Every line of the data below needs to be reproduced exactly.
Top of The input
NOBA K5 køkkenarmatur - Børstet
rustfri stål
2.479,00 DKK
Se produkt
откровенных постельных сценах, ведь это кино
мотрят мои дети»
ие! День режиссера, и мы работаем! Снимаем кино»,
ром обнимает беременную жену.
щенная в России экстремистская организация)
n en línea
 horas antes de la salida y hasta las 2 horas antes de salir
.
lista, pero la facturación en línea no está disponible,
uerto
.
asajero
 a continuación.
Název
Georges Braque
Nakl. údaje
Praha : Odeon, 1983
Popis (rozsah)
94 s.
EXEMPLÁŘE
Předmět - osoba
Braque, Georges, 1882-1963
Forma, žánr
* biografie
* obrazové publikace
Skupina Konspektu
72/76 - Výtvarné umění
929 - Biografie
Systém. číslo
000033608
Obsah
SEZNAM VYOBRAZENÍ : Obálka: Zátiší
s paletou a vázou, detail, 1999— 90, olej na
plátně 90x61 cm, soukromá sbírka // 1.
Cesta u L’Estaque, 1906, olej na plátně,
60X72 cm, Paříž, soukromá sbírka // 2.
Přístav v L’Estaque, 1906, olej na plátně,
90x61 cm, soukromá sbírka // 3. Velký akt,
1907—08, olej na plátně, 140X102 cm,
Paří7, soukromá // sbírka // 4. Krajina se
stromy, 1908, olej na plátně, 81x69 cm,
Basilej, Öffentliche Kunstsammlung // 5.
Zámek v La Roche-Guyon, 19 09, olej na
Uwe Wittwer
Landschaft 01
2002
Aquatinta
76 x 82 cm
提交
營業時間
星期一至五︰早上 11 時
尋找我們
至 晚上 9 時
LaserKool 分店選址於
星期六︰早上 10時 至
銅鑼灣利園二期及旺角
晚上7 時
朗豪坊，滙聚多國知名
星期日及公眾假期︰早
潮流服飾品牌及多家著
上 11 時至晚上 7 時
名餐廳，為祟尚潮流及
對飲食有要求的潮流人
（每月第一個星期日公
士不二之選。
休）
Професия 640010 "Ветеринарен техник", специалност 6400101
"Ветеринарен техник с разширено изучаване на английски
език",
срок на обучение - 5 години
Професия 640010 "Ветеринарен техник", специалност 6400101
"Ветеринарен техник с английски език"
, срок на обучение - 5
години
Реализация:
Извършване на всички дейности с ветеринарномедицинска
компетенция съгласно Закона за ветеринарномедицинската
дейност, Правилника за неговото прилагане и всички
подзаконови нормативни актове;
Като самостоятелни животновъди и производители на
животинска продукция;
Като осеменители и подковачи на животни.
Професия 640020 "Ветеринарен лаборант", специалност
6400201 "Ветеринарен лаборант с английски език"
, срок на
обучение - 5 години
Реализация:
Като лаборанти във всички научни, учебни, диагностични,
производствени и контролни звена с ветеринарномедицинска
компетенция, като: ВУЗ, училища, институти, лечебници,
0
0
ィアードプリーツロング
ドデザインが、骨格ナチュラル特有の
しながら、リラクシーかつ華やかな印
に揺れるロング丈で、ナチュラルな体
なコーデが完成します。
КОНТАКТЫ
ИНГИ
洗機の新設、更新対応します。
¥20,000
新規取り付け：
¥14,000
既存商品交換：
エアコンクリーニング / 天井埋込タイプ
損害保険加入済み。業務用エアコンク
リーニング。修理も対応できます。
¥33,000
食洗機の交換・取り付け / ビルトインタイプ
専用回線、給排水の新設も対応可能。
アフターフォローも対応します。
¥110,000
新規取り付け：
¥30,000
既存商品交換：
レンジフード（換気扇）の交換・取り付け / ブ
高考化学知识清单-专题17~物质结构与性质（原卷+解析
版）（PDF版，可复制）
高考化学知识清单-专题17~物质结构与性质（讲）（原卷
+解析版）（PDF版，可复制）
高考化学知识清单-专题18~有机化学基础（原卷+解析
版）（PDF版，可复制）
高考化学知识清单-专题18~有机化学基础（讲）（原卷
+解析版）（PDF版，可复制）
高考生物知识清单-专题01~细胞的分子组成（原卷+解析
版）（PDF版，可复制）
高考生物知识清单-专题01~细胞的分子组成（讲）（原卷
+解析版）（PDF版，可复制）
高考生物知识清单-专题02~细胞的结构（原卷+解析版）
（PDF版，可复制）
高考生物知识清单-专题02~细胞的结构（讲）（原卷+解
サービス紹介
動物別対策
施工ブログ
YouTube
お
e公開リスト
Bottom of The input
Exercise response:
NOBA K5 køkkenarmatur - Børstet
rustfri stål
2.479,00 DKK
Se produkt
откровенных постельных сценах, ведь это кино
мотрят мои дети»
ие! День режиссера, и мы работаем! Снимаем кино»,
ром обнимает беременную жену.
щенная в России экстремистская организация)
n en línea
 horas antes de la salida y hasta las 2 horas antes de salir
.
lista, pero la facturación en línea no está disponible,
uerto
.
asajero
 a continuación.
Název
Georges Braque
Nakl. údaje
Praha : Odeon, 1983
Popis (rozsah)
94 s.
EXEMPLÁŘE
Předmět - osoba
Braque, Georges, 1882-1963
Forma, žánr
* biografie
* obrazové publikace
Skupina Konspektu
72/76 - Výtvarné umění
929 - Biografie
Systém. číslo
000033608
Obsah
SEZNAM VYOBRAZENÍ : Obálka: Zátiší
s paletou a vázou, detail, 1999— 90, olej na
plátně 90x61 cm, soukromá sbírka // 1.
Cesta u L’Estaque, 1906, olej na plátně,
60X72 cm, Paříž, soukromá sbírka // 2.
Přístav v L’Estaque, 1906, olej na plátně,
90x61 cm, soukromá sbírka // 3. Velký akt,
1907—08, olej na plátně, 140X102 cm,
Paří7, soukromá // sbírka // 4. Krajina se
stromy, 1908, olej na plátně, 81x69 cm,
Basilej, Öffentliche Kunstsammlung // 5.
Zámek v La Roche-Guyon, 19 09, olej na
Uwe Wittwer
Landschaft 01
2002
Aquatinta
76 x 82 cm
提交
營業時間
星期一至五︰早上 11 時
尋找我們
至 晚上 9 時
LaserKool 分店選址於
星期六︰早上 10時 至
銅鑼灣利園二期及旺角
晚上7 時
朗豪坊，滙聚多國知名
星期日及公眾假期︰早
潮流服飾品牌及多家著
上 11 時至晚上 7 時
名餐廳，為祟尚潮流及
對飲食有要求的潮流人
（每月第一個星期日公
士不二之選。
休）
Професия 640010 "Ветеринарен техник", специалност 6400101
"Ветеринарен техник с разширено изучаване на английски
език",
срок на обучение - 5 години
Професия 640010 "Ветеринарен техник", специалност 6400101
"Ветеринарен техник с английски език"
, срок на обучение - 5
години
Реализация:
Извършване на всички дейности с ветеринарномедицинска
компетенция съгласно Закона за ветеринарномедицинската
дейност, Правилника за неговото прилагане и всички
подзаконови нормативни актове;
Като самостоятелни животновъди и производители на
животинска продукция;
Като осеменители и подковачи на животни.
Професия 640020 "Ветеринарен лаборант", специалност
6400201 "Ветеринарен лаборант с английски език"
, срок на
обучение - 5 години
Реализация:
Като лаборанти във всички научни, учебни, диагностични,
производствени и контролни звена с ветеринарномедицинска
компетенция, като: ВУЗ, училища, институти, лечебници,
0
0
ィアードプリーツロング
ドデザインが、骨格ナチュラル特有の
しながら、リラクシーかつ華やかな印
に揺れるロング丈で、ナチュラルな体
なコーデが完成します。
КОНТАКТЫ
ИНГИ
洗機の新設、更新対応します。
¥20,000
新規取り付け：
¥14,000
既存商品交換：
エアコンクリーニング / 天井埋込タイプ
損害保険加入済み。業務用エアコンク
リーニング。修理も対応できます。
¥33,000
食洗機の交換・取り付け / ビルトインタイプ
専用回線、給排水の新設も対応可能。
アフターフォローも対応します。
¥110,000
新規取り付け：
¥30,000
既存商品交換：
レンジフード（換気扇）の交換・取り付け / ブ
高考化学知识清单-专题17~物质结构与性质（原卷+解析
版）（PDF版，可复制）
高考化学知识清单-专题17~物质结构与性质（讲）（原卷
+解析版）（PDF版，可复制）
高考化学知识清单-专题18~有机化学基础（原卷+解析
版）（PDF版，可复制）
高考化学知识清单-专题18~有机化学基础（讲）（原卷
+解析版）（PDF版，可复制）
高考生物知识清单-专题01~细胞的分子组成（原卷+解析
版）（PDF版，可复制）
高考生物知识清单-专题01~细胞的分子组成（讲）（原卷
+解析版）（PDF版，可复制）
高考生物知识清单-专题02~细胞的结构（原卷+解析版）
（PDF版，可复制）
高考生物知识清单-专题02~细胞的结构（讲）（原卷+解
サービス紹介
動物別対策
施工ブログ
YouTube
お
e公開リスト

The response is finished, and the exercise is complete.